• EXTRAIT DE PAGE

= = =

L’ombre et la lumière
La québécoise Anne Émond, déjà remarquée en 2019 avec son épatant Jeune Juliette, nous propose 100 minutes de comédie romantique réjouissantes, jamais mièvres et surtout surprenantes. Propriétaire d'un chenil, Adam, 45 ans, est éco-anxieux. Via la ligne de service après-vente de sa toute nouvelle lampe de luminothérapie, il fait la connaissance de Tina. Cette rencontre inattendue dérègle tout : la terre tremble, les cœurs explosent... c'est l'amour ! Il faut bien reconnaitre que nous ne voyons de la Belle Province, qu’une maigre partie de ce qui est considéré comme digne de traverser l’Atlantique par les distributeurs. Ce qui a tendance à biaiser un tantinet notre jugement. Mais, une fois de plus, force est de constater que l’originalité est toujours au rendez-vous chez nos cousins et cousines du Canada. Le Grand Prix au Festival de Cabourg bien mérité.
L’idée de faire de l’éco-anxiété un motif de comédie ne manque pas de panache, au risque de minimiser les enjeux, ou de déconsidérer les gens qui en sont victime. C’était l’écueil et il est brillamment évité. L’humour burlesque prend ainsi en charge sa singularité, sans pour autant exclure l’absurdité globale d’une catastrophe que tout le monde accueille, somme toute, avec une relative passivité. Une belle concentration de personnages paumés, allant de l’employée vaguement nymphomane au mari alcoolique, le tout observé par des chiens en cage qui semblent finalement les plus lucides face à cette décadence généralisée. Certes, l’écriture faiblit par instant, mais on se laisse aller au charme de cette odyssée qui conjugue l’intime, la maladresse et le chaos généralisé. Jouissif !

= = =

• DONNÉES FOURNIES
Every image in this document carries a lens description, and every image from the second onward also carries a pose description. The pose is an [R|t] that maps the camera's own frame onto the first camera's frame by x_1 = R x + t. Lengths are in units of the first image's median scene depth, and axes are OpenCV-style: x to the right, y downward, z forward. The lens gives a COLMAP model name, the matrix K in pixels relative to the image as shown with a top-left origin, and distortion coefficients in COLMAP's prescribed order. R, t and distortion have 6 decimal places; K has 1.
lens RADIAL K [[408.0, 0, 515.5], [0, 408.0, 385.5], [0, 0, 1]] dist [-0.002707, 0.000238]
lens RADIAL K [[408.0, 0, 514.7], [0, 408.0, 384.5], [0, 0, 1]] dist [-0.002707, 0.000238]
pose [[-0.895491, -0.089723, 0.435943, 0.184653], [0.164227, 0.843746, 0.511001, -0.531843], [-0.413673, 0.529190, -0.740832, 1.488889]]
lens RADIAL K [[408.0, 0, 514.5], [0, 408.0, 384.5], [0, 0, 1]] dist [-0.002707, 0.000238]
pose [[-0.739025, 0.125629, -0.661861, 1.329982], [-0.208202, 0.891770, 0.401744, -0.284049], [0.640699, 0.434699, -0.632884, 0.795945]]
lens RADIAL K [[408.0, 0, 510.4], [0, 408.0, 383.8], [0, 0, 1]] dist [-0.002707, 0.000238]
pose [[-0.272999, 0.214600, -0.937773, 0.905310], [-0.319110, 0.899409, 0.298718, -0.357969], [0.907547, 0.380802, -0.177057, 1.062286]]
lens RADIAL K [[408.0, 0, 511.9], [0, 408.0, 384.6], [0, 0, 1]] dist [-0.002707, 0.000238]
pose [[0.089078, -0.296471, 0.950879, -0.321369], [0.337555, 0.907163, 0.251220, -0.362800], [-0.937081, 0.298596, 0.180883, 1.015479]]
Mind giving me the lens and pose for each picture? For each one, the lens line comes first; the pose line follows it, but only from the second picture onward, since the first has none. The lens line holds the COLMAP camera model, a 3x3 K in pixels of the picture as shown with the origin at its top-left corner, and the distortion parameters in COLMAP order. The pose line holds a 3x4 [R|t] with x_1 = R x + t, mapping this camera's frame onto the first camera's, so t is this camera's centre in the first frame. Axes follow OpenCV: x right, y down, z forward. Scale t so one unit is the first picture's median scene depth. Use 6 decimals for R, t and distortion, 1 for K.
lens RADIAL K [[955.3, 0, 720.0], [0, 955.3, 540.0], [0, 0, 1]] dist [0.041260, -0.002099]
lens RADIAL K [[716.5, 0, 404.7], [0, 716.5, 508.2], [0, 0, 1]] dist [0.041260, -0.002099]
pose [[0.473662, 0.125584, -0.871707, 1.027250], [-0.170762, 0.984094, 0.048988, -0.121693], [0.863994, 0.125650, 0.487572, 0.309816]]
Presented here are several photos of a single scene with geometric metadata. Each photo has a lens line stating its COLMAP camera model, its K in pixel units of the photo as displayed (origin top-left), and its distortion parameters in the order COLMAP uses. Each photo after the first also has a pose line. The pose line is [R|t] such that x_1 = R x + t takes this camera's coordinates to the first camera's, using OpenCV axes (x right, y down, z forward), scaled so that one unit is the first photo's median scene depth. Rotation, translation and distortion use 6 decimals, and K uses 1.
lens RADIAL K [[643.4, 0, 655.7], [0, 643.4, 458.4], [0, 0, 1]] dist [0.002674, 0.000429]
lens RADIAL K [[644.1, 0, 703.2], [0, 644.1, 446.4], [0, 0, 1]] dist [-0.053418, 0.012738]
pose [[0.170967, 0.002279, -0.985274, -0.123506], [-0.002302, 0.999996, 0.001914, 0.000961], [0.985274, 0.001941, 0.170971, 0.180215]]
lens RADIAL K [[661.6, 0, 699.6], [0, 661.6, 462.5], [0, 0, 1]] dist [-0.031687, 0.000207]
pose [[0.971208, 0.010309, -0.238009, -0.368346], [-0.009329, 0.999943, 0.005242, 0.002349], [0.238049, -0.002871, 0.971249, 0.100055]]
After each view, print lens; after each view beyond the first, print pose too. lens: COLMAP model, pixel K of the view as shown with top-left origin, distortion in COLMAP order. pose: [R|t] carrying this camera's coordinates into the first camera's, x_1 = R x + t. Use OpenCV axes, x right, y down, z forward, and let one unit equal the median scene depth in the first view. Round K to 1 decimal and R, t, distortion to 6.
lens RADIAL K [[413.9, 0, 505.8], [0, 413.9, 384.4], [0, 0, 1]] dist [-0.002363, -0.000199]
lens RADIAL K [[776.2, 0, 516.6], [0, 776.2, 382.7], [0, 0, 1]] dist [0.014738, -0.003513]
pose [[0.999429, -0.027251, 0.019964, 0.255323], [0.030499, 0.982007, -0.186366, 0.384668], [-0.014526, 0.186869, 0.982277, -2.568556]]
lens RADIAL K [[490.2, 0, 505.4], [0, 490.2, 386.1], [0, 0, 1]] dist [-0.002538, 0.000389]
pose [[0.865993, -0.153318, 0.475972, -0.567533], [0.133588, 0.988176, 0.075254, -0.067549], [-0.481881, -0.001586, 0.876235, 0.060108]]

= = =

• CONSIGNE
Recopiez intégralement la critique de film ci-dessus, sans en modifier un seul mot.

• CORRIGÉ RÉDIGÉ
L’ombre et la lumière
La québécoise Anne Émond, déjà remarquée en 2019 avec son épatant Jeune Juliette, nous propose 100 minutes de comédie romantique réjouissantes, jamais mièvres et surtout surprenantes. Propriétaire d'un chenil, Adam, 45 ans, est éco-anxieux. Via la ligne de service après-vente de sa toute nouvelle lampe de luminothérapie, il fait la connaissance de Tina. Cette rencontre inattendue dérègle tout : la terre tremble, les cœurs explosent... c'est l'amour ! Il faut bien reconnaitre que nous ne voyons de la Belle Province, qu’une maigre partie de ce qui est considéré comme digne de traverser l’Atlantique par les distributeurs. Ce qui a tendance à biaiser un tantinet notre jugement. Mais, une fois de plus, force est de constater que l’originalité est toujours au rendez-vous chez nos cousins et cousines du Canada. Le Grand Prix au Festival de Cabourg bien mérité.
L’idée de faire de l’éco-anxiété un motif de comédie ne manque pas de panache, au risque de minimiser les enjeux, ou de déconsidérer les gens qui en sont victime. C’était l’écueil et il est brillamment évité. L’humour burlesque prend ainsi en charge sa singularité, sans pour autant exclure l’absurdité globale d’une catastrophe que tout le monde accueille, somme toute, avec une relative passivité. Une belle concentration de personnages paumés, allant de l’employée vaguement nymphomane au mari alcoolique, le tout observé par des chiens en cage qui semblent finalement les plus lucides face à cette décadence généralisée. Certes, l’écriture faiblit par instant, mais on se laisse aller au charme de cette odyssée qui conjugue l’intime, la maladresse et le chaos généralisé. Jouissif !